I am starting a new discussion thread on Aminex because, in my opinion, the company has transformed significantly since the appointment of Stuard Detmer (SD) as CEO in September 2011.
In particular, whilst previously the company had a global spread of assets (and we had separate threads covering each). SD has now decided to focus exclusively on Africa, and other assets will be progressively divested. With the East African margin now having been proven as a major gas province, and plans for major LNG facilities under development, offering a route to market, that casts a new light on the value of Aminex's East African assets.
NB, as moderator, I do not intend to permit discussion of hour by hour price moves or long debates about T.A. here. If anyone wishes to discuss those, I suggest that you start your own thread.
Readers can download a detailed article on Aminex's strategy, that I wrote after the May 2012 AGM. You will note that several of the "next events" mentioned then have now occurred or are well underway. I won't repeat the ground covered in that article here.
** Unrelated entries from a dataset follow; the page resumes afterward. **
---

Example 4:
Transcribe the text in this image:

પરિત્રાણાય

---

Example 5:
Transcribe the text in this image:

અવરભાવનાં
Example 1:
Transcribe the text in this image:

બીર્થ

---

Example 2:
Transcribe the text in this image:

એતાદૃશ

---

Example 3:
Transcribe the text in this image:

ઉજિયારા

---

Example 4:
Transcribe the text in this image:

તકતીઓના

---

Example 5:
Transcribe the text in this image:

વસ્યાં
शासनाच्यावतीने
Let's begin with some maps from Aminex's latest presentation, published today. The first shows Aminex's acreage (the Nyuni and Ruvuma PSAs) in the context of recent discoveries:
Next we have some detail on the Ruvuma PSA:
Route to Market
Besides the likely future LNG developments, Aminex's Ruvuma PSA benefits from a major pipeline development that has just begun. This will run some 25km from the Ntorya disovery, thus providing an export route for domestic consumption.
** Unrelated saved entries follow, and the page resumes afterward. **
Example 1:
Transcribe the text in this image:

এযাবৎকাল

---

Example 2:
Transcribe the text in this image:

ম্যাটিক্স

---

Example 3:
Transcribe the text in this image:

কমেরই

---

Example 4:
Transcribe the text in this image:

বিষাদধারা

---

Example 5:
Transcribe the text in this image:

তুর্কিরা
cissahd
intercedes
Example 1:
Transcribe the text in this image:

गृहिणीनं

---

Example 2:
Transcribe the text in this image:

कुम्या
Aminex's prospects look exciting: there are a lot of interesting and potentially transformative leads in the Nyuni and Ruvuma acreage, as can be seen from the recent resource report and presentation. That prospectivity, however, is underpinned by significant tangible assets:
These are currently being sold. It is hard to judge what they might fetch, but US producing assets are often sold on the basis of existing production. A typical/conservative figure is US$50,000 per boepd (allowing for a significant gas element).
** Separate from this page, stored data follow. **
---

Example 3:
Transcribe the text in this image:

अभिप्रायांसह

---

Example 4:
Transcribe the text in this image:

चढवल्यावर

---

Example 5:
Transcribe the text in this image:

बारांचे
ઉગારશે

Aminex's 2011 production was 130,250 boe, i.e. 357 boepd. That gives an estimated value of ~$18m (£11m).
The resource report shows discovered GIIP of 178*75% for Ntorya plus 45*70% for KN-1 = 165bcf net to Aminex.
We can value that gas by comparison to Cove Energy (LON:COV) 's offshore Mozambique discoveries. Cove's latest presentation (slide 8) shows that they have discovered ~70*8.5% = 6tcf of GIIP. Cove's market cap. is currently £1,358m. So that yields a value of £0.23m per bcf - i.e. £38m
So, that gives a reasonable value for known assets of £49m. This allows nothing for cash (level unknown at present), the Amossco service company or, of course, upside prospectivity.
Let the debate begin...
The author may hold shares in this company, all opinions are his own and you should check any statements that appear factual and not rely on them before making an investment decision. The author is NOT a qualified analyst nor authorised to give investment advice. Whilst the author is a director of ShareSoc, all views expressed are entirely his own and not necessarily those of ShareSoc.